START Records to process

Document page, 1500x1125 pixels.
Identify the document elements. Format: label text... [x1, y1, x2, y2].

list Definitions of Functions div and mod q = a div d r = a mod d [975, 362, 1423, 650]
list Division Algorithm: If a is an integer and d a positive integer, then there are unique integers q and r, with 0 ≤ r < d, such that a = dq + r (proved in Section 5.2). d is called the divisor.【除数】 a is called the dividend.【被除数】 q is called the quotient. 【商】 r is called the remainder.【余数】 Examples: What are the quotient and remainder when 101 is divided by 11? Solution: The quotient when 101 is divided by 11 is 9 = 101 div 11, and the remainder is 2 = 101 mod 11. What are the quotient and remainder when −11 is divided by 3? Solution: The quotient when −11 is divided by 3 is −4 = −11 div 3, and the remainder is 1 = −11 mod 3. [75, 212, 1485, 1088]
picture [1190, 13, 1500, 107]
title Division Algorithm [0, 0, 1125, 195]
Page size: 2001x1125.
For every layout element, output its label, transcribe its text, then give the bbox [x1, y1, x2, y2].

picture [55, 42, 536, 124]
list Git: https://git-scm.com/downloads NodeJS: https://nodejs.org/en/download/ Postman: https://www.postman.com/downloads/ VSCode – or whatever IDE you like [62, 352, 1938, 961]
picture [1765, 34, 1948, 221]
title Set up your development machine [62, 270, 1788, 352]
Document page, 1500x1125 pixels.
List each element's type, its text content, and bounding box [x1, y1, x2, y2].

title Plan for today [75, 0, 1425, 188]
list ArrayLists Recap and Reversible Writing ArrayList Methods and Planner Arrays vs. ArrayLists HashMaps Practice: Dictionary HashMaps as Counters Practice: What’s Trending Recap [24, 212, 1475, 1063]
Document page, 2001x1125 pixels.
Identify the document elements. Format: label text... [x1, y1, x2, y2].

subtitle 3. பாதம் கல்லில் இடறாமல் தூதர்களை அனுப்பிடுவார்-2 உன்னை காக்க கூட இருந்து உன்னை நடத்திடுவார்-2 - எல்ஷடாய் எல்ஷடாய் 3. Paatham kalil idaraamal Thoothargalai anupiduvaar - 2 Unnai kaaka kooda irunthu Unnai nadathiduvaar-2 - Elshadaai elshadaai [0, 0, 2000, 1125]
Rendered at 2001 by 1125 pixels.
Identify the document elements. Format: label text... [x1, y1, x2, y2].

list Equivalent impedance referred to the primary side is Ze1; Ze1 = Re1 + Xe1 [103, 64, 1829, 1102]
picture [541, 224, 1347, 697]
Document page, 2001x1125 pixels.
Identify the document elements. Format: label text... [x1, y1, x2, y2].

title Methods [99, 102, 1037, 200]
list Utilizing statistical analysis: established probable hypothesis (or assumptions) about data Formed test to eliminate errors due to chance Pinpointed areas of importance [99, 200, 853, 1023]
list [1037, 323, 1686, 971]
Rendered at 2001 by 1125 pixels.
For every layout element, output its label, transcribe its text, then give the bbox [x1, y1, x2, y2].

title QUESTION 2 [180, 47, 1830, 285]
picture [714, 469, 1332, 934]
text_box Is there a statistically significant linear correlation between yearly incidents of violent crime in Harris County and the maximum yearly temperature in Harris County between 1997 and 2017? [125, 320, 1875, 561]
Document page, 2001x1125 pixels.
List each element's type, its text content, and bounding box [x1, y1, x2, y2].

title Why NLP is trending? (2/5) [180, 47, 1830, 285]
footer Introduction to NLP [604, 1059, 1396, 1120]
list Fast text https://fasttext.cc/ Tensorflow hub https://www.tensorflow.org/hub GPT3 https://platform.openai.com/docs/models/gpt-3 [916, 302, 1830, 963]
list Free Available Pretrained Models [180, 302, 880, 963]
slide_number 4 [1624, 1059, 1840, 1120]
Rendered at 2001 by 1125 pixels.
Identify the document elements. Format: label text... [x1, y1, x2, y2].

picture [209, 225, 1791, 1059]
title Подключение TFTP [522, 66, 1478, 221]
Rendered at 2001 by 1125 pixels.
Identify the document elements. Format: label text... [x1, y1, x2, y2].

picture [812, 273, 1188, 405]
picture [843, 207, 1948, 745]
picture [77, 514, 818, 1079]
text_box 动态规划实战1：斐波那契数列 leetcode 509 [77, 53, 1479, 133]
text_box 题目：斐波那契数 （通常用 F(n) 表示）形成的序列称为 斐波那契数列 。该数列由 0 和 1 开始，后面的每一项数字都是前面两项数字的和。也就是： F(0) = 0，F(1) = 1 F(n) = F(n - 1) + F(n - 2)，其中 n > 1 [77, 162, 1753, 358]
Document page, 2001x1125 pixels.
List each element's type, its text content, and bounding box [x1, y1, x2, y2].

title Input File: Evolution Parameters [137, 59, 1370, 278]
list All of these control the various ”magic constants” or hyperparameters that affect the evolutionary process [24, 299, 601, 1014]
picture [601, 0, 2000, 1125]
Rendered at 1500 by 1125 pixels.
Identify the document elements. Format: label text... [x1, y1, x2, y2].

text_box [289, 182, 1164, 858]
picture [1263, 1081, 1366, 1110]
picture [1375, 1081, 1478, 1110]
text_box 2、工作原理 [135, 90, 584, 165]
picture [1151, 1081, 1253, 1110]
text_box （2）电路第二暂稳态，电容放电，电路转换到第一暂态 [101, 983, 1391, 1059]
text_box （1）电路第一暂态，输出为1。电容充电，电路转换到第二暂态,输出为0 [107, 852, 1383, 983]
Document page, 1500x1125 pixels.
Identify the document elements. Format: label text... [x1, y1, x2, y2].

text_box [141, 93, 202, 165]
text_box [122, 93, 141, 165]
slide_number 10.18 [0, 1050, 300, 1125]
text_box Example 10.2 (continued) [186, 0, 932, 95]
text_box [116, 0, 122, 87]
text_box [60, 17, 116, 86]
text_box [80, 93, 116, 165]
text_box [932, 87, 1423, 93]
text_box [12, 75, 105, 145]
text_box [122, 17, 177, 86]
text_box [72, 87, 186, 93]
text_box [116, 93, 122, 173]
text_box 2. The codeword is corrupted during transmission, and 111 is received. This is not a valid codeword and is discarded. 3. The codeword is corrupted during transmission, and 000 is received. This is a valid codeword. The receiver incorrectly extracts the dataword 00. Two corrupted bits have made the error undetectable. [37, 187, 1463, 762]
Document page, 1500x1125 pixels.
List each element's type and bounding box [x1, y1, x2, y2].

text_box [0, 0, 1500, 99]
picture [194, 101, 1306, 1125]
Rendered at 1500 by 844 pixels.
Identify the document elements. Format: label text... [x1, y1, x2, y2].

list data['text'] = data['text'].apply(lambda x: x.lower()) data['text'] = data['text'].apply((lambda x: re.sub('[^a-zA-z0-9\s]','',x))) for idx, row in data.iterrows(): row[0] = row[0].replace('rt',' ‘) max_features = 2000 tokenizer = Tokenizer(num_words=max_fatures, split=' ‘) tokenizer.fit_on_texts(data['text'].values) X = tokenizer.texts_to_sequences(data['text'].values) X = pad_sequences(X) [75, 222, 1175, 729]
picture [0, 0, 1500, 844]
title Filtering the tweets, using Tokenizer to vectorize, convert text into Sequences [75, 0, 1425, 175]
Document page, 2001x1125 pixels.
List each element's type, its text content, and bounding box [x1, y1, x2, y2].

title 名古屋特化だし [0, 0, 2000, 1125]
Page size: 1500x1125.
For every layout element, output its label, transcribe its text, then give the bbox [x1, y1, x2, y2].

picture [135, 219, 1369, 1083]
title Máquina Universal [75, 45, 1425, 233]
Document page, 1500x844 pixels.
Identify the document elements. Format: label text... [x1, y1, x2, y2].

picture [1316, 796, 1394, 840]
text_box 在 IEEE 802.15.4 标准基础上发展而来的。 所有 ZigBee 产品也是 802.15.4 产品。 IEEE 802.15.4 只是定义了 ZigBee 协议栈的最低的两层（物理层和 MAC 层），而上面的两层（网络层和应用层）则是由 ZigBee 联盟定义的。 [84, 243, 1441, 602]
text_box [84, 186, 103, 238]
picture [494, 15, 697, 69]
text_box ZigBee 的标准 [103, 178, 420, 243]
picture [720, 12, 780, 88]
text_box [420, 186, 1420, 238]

END Records to process

-- Problem statement --
Among the lines in the material above, some may hold "size". State how many do, and add nothing.

-- Answer area --
2